Sorry about all the typos.

Well done Joel. I'm looking in the crack between 1st and 2nd generation. My particular fancy anyway.

Fantastic stuff Joel.  I was writing tidbits about generations 2-4, but mainly about 3 and 4 (my heroes) and Frank Converse (also a hero of mine... I plan on paying respects at his grave site sometime in the next few months).  I did have a comment mixed in there about how the Gen. 2 banjos were more evolved than the early tubs.  

I've got to say, as far as my interests are concerned, I've been really into the early minstrel period (1840s-1850s) but not so much into the Civil War or the rest of the '60s.  Oddly enough it was an interest in popular music during the Civil War that got me playing banjo in the first place.  Lately I've been really into the 1890s and the "4th generation" of banjo players, especially banjo playing during the Great War and English classic banjo playing.  As for the American stuff, I really like the 1890s and all the banjo clubs that were springing up.

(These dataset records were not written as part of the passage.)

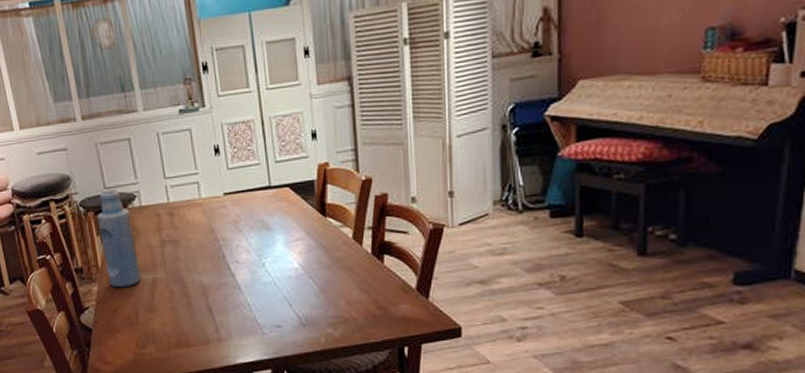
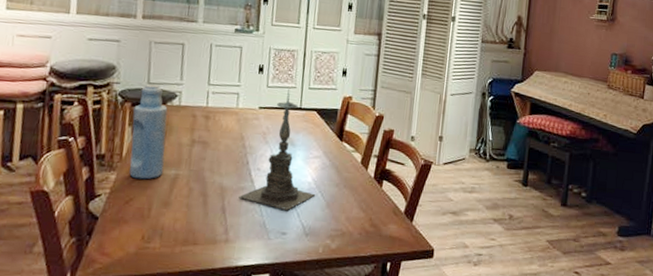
candle holder: none [222,165,306,302] -> present [238,87,316,210]

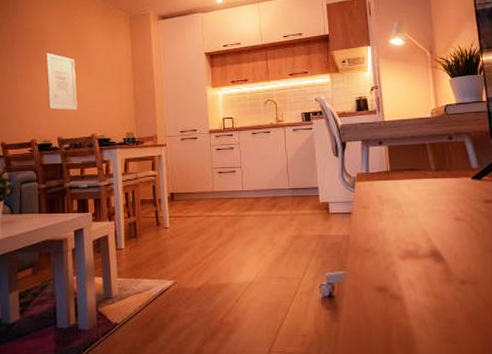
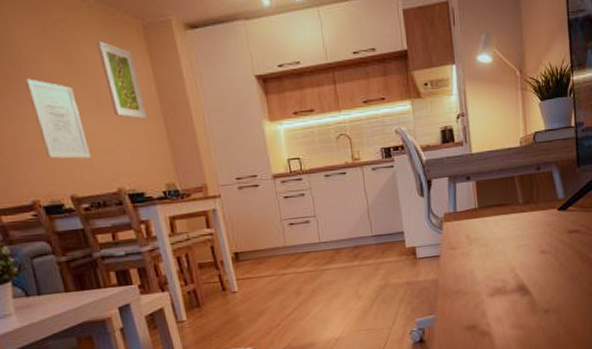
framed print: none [96,27,122,83] -> present [96,40,148,120]

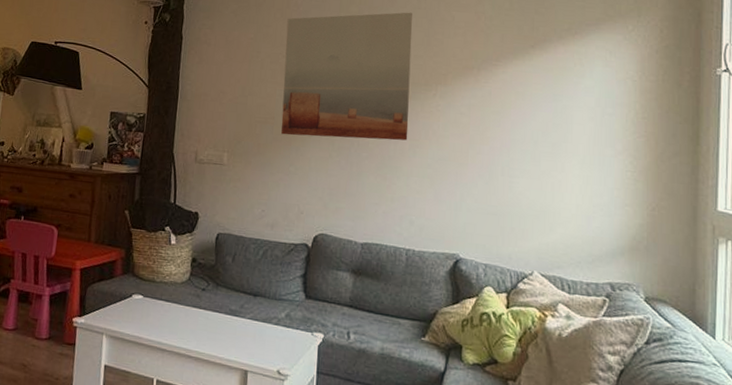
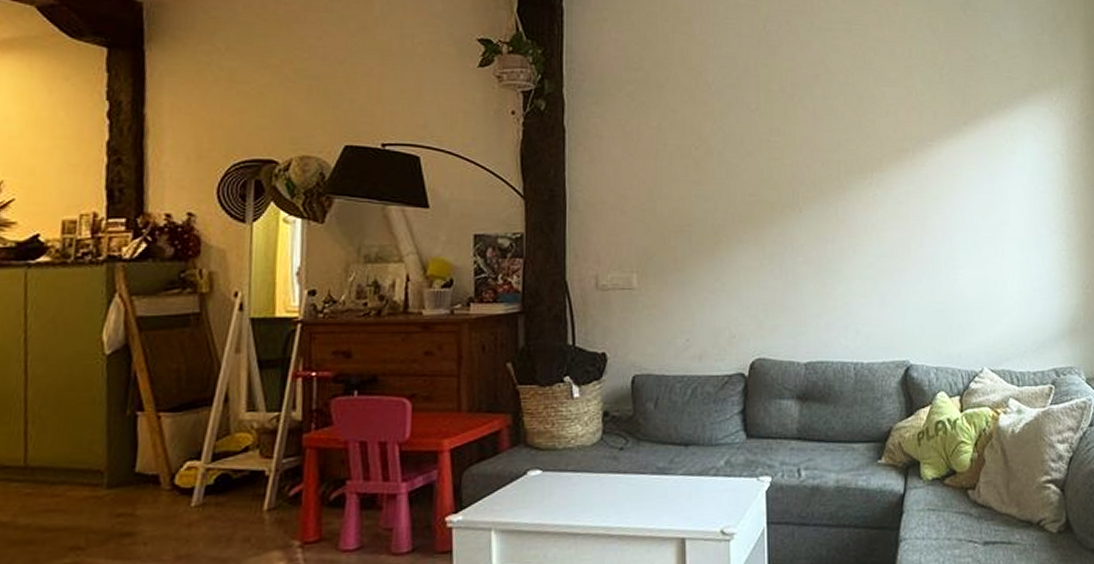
wall art: present [281,12,413,141] -> none [697,89,846,244]

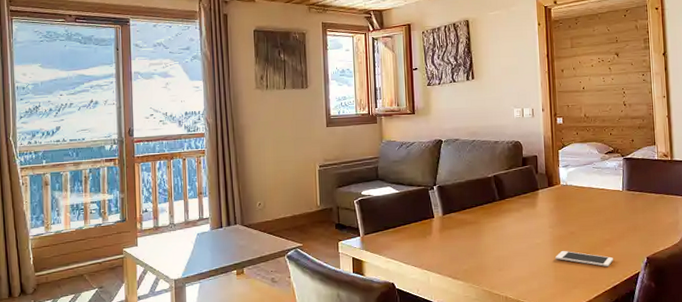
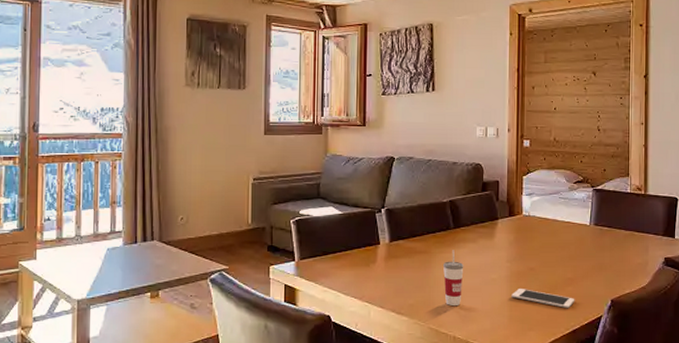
cup: none [492,219,511,270] -> present [443,250,464,307]

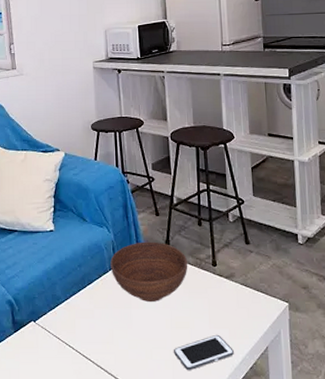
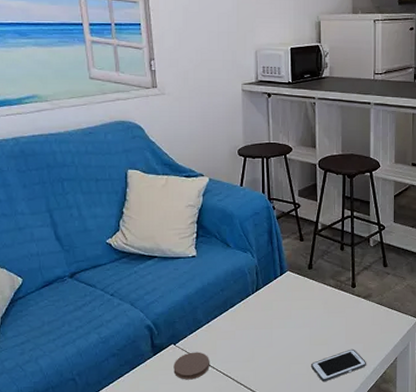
coaster: none [34,330,70,360] -> present [173,352,211,380]
bowl: present [110,241,188,302] -> none [253,266,329,322]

And now, back to our regularly scheduled program....."music in the cracks".

These pieces hit me as being such. On "Sugar in the Gourd" I use hybrid. The ascending arpeggios especially when skipping an adjacent string are so practical. The main figure works either way. In both pieces you see that fretted chord sequence in the 5th position. Sort of simple....works on fretted and fretless. Real clean on a fretted. "Excelsior Rondo" begs to be fingerstyle...and fretted ( I believe ) due to the nature of the high chords.

Attachments:

I don't mean to beat a dead horse here, but by 1868 there were fretless banjos that were evolved enough that those high chords in Excelsior Rondo wouldn't have been very difficult to play.  

I realize that. Here is a version on a high-ass action tack head.

The result is still better on a fretted. Certainly everyone was reaching for the best thing...better gear, better music.

As I say...possible, but not practical. John I would really love to see your playing experiments that help you draw your conclusions.